EXCERPT
- - -

The main source for the Small Seal script repertoire will be editions of the Shuowen 說文 dictionary that was compiled by Xu Shen 許慎 in about the year 100. The illustration below shows a page from the table of 540 radicals at the beginning of a modern edition of Xu Shen's dictionary :
Table of Radicals in the Shuowen Dictionary
Shuowen Jiezi 說文解字 (Zhonghua Shuju, 1963) page 3.
You might have thought that the decision to encode these three historic script forms of Chinese would have led to the same level of complex debate and bitter argument that we saw for Phoenician, especially as the result of this decision will be to add many thousands more characters to Unicode, but there hasn't been a squeak. So here are my thoughts about some of the issues involved.

- - -

SET OF TASKS
1 - According to the Small Seal script excerpt, about what year did Xu Shen compile the Shuowen dictionary?
2 - Reproduce the Small Seal script excerpt from "You might have" up to and including "the issues involved.".
Nothing in the records is needed for this work.

GIVEN DATA

- - -

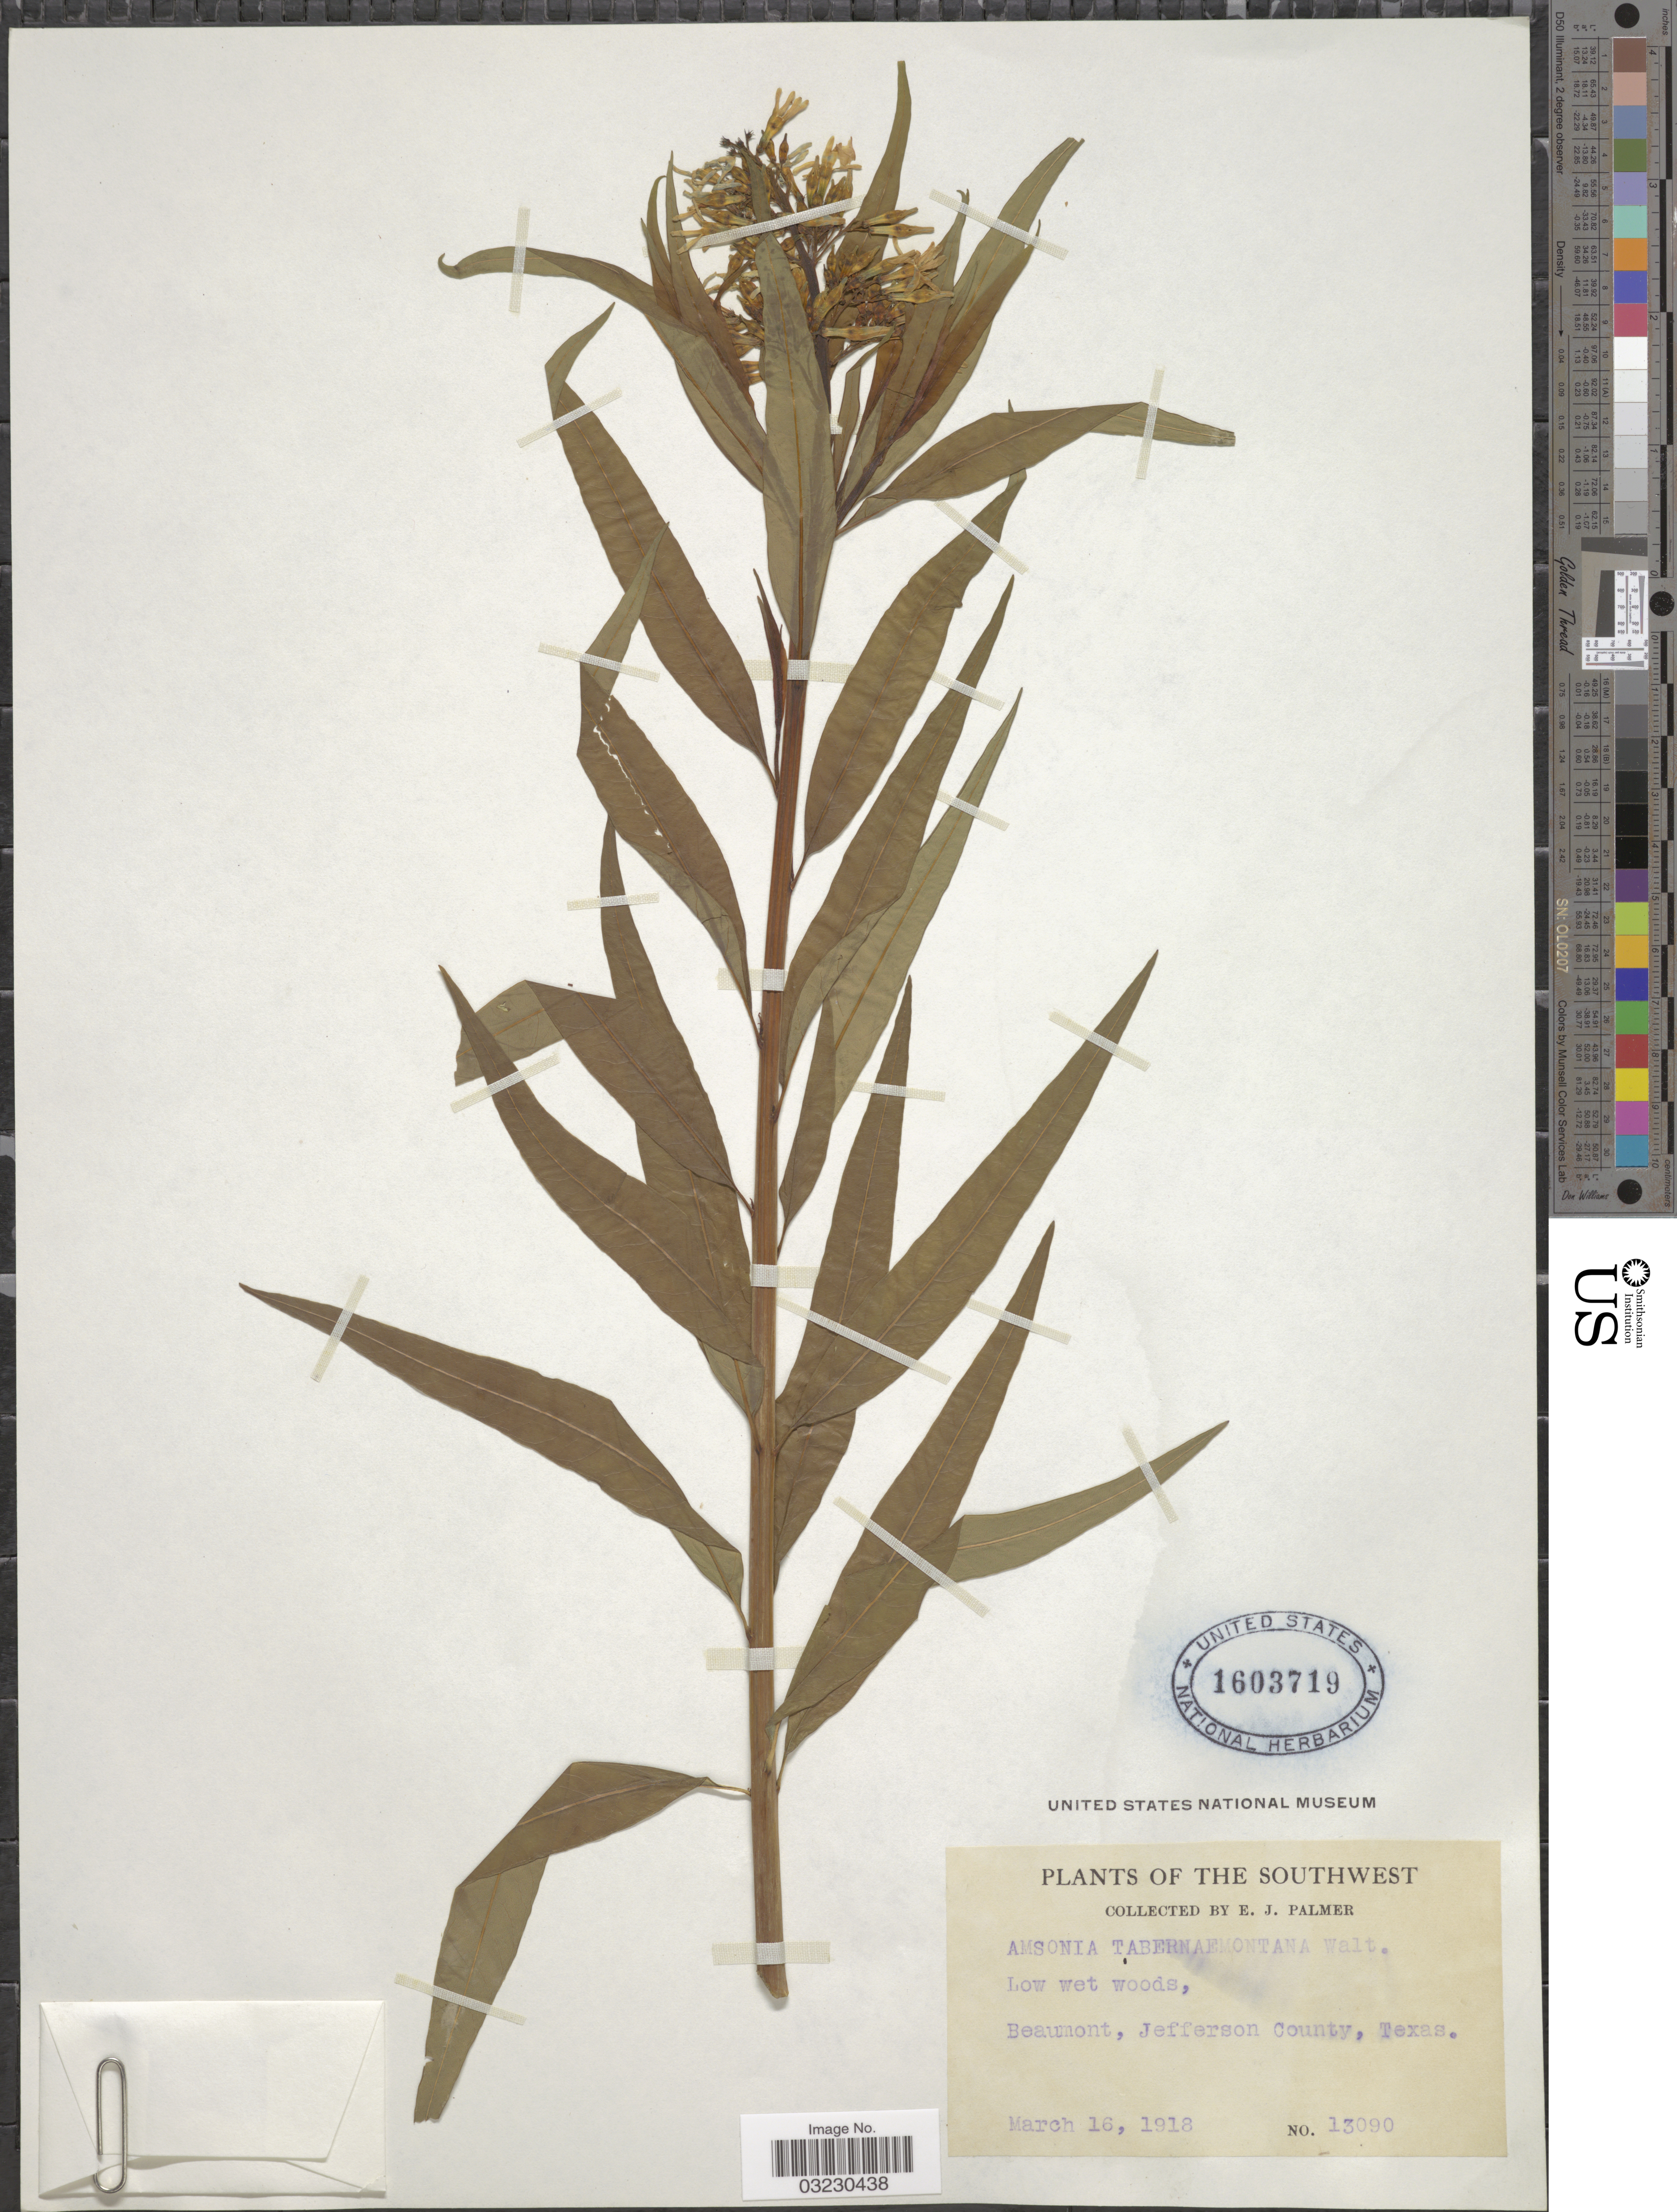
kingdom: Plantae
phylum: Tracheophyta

- - -

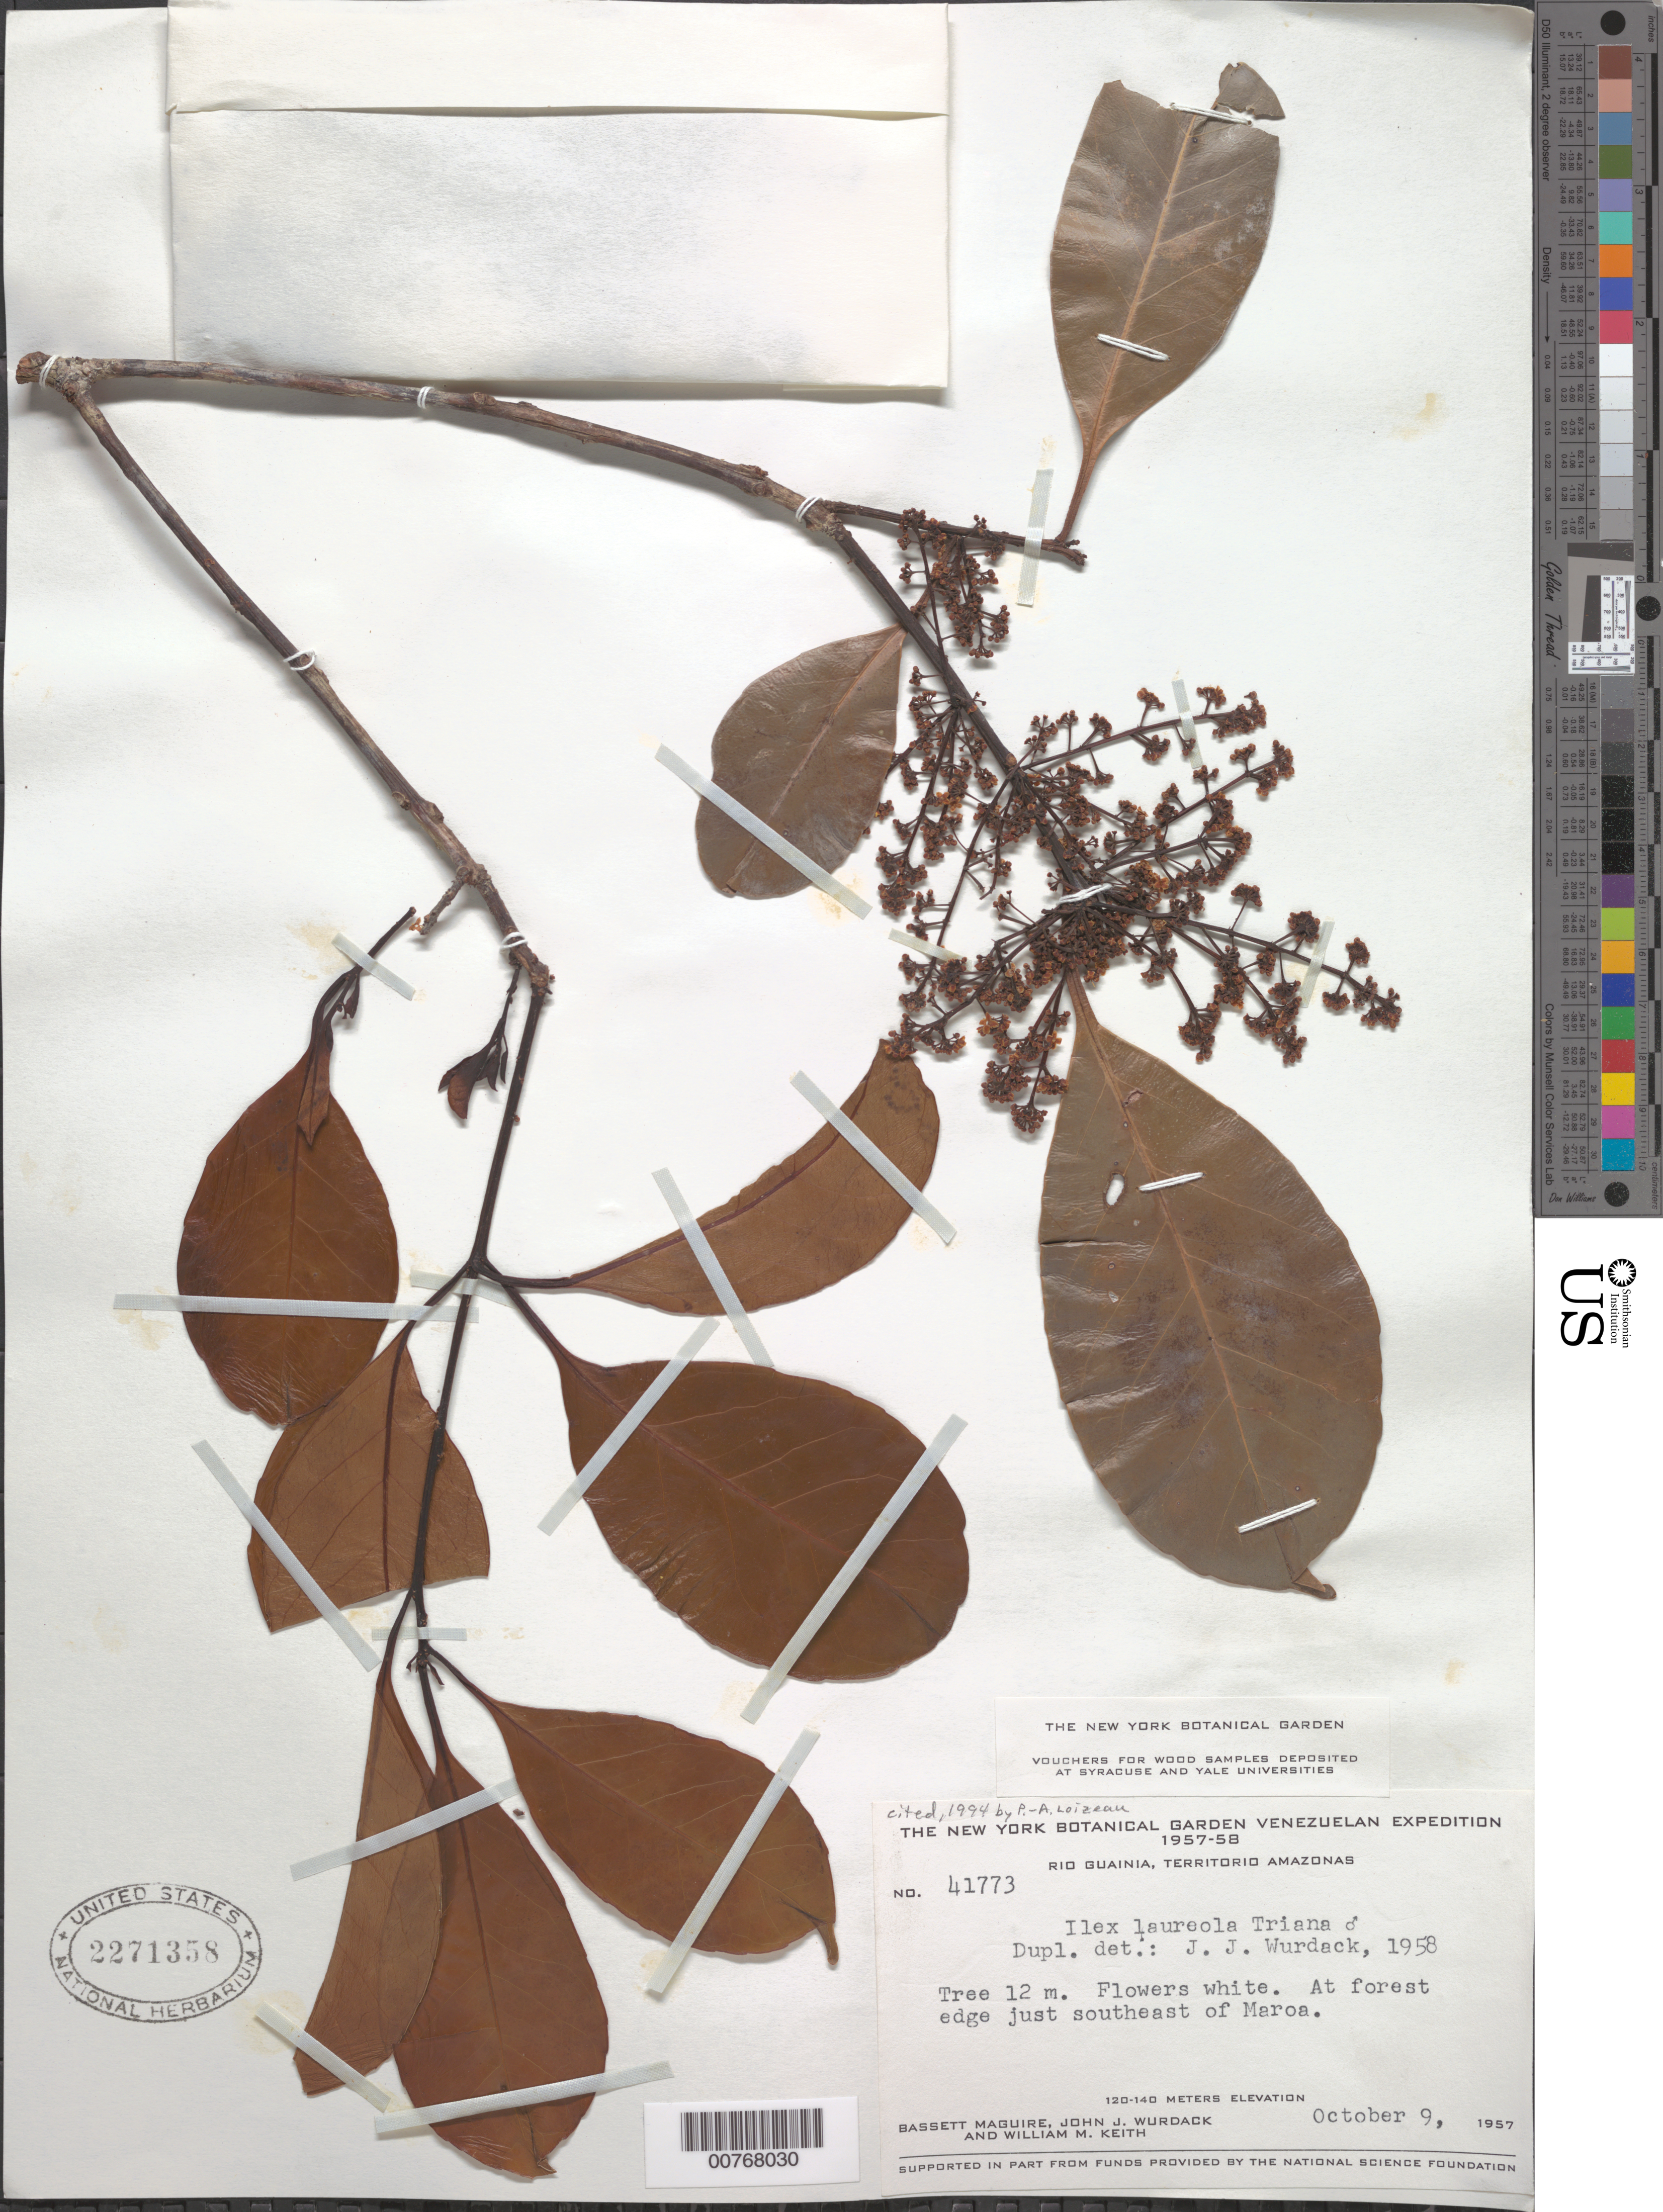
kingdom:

- - -

TASK-BY-TASK OUTPUTS
1 - About the year 100.

2 -
You might have thought that the decision to encode these three historic script forms of Chinese would have led to the same level of complex debate and bitter argument that we saw for Phoenician, especially as the result of this decision will be to add many thousands more characters to Unicode, but there hasn't been a squeak. So here are my thoughts about some of the issues involved.